Эос ухаживает за Электрой.

Электра не покидает своей палатки.

Не сидит у постели брата.

Даже не подходит к нему.

Ест, когда скажут.

Пьет, когда скажут.

Почти ничего не говорит.

И не проливает ни единой слезинки.

Спит по большей части плохо.


Просыпается уставшая, с неотвязной ноющей болью, от которой нет спасения. Эос говорит: может, прогуляемся? И они гуляют в молчании.

Эос говорит: может, искупаемся в ручье? И они купаются в молчании.

Каждый вечер Эос приходит к Пенелопе с докладом: она ест, она пьет, она гуляет, она купается.

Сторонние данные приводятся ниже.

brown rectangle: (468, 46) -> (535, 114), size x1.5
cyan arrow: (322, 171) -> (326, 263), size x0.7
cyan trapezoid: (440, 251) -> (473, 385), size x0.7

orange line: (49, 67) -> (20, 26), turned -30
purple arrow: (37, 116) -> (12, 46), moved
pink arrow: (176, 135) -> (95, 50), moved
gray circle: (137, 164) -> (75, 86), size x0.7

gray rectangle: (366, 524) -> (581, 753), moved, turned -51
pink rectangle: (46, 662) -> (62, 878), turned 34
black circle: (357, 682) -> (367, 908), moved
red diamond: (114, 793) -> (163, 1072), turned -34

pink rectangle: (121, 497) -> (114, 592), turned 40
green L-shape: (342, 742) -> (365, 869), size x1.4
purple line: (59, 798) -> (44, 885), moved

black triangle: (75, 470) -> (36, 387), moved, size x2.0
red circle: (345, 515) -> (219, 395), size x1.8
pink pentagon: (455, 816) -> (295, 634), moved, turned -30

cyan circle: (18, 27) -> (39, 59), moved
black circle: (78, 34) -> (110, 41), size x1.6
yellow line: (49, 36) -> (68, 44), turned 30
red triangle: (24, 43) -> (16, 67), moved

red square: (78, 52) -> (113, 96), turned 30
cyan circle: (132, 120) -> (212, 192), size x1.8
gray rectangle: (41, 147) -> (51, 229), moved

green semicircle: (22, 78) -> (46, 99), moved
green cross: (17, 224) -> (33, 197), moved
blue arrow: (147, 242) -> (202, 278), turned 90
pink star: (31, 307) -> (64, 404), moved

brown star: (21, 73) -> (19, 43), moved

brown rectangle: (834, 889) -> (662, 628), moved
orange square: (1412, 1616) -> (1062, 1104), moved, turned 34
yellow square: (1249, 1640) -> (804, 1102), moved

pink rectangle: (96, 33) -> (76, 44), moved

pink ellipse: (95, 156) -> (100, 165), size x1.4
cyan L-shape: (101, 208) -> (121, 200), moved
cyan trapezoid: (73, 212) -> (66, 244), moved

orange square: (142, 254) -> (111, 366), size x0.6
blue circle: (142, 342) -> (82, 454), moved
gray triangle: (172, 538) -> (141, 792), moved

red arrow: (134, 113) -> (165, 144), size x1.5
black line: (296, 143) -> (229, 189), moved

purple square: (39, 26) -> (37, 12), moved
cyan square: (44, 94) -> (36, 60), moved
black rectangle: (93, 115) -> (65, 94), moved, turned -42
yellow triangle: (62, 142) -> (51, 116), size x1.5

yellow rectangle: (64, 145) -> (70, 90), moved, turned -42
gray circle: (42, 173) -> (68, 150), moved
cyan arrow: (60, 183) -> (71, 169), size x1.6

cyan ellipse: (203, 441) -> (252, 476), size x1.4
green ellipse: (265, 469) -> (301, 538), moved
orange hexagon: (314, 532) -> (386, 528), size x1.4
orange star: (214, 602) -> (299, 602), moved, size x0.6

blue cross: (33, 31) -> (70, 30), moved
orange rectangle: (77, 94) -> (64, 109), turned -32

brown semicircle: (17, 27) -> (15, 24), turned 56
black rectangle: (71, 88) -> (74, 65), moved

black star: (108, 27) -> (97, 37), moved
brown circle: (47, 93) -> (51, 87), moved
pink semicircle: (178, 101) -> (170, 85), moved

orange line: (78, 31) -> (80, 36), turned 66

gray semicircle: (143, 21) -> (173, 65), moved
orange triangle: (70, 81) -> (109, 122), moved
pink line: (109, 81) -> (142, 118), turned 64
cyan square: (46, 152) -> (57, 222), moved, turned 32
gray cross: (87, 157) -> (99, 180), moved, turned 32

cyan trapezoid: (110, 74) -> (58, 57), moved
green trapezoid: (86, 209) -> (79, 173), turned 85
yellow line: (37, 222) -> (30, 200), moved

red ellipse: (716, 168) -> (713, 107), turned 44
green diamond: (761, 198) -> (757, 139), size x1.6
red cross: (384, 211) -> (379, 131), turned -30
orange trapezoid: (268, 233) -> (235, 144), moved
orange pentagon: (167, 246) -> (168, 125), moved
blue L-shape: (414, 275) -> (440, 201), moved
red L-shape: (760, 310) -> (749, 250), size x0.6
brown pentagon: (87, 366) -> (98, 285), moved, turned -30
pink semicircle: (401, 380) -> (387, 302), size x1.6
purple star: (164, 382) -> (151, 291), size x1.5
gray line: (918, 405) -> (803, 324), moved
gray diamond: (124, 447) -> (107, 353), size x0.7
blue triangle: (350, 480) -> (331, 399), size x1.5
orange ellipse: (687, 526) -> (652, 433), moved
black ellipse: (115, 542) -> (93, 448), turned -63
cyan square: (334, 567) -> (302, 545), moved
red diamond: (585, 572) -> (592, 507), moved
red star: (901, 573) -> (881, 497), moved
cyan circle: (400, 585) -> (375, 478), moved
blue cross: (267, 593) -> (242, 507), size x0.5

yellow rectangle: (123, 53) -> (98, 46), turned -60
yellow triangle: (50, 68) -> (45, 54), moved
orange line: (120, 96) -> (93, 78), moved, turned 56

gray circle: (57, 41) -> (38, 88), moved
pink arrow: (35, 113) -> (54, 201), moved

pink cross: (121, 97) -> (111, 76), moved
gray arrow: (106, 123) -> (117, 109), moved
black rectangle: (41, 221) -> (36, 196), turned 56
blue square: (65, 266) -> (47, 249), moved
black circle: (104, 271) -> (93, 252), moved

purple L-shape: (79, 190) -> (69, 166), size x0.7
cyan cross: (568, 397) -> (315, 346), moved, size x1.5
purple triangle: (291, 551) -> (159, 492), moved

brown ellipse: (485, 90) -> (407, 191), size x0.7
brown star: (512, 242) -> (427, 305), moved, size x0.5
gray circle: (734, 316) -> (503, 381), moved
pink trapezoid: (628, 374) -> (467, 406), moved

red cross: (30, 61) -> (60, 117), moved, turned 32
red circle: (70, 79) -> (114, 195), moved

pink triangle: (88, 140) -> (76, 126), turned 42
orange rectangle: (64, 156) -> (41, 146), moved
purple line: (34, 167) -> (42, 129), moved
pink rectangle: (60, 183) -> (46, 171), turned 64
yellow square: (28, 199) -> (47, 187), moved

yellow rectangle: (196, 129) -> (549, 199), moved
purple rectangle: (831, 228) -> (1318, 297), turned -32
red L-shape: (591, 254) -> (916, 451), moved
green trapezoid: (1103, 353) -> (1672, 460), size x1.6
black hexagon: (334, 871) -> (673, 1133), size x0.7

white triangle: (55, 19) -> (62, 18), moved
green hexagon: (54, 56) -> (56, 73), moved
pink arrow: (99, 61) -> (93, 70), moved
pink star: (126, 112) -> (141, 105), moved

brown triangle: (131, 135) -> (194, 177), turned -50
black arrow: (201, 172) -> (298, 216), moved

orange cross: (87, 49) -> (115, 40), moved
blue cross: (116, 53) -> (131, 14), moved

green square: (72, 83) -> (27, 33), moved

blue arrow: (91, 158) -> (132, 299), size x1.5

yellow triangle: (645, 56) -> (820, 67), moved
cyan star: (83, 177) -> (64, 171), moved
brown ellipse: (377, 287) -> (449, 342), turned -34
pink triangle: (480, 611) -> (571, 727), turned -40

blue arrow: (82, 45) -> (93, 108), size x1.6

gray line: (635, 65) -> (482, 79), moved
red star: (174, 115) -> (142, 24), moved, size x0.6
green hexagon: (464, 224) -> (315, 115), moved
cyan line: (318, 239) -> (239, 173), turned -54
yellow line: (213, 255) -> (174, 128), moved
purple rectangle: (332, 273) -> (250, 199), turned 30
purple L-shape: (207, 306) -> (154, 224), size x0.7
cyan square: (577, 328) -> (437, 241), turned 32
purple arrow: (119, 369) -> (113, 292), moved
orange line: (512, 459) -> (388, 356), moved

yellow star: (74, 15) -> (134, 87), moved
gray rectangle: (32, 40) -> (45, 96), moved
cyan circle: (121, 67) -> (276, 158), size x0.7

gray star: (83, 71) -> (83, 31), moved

Но она – всего лишь тень, призрак, испивший из реки Леты, забывающий все вокруг и даже саму себя.

Пенелопа выслушивает все это без единого замечания, благодарит Эос в конце и уходит к себе в палатку размышлять и молиться.

И молитвы ее – впервые за весьма долгое время – настоящие.

Она провела столько часов, молясь напоказ, демонстрируя набожность на людях и вспоминая о богах всякий раз, когда ей нужно было мгновение, чтобы собраться с мыслями, что молиться по-настоящему сейчас немного неловко и непривычно. Но она опускается на колени и старается изо всех сил.

Она молит Афину о мудрости в бою, позволяющей победить врагов.

Молит Артемиду об укрытии и защите женщин ее маленькой армии и о том, чтобы ее жрице удалось излечить микенского царя.

Она молит Геру о царственной стойкости.

Аполлона – о быстром выздоровлении для Ореста.

Посейдона – о непогоде, способной удержать спартанские корабли в порту, и о попутном ветре, который принесет ее на Итаку, когда придет время.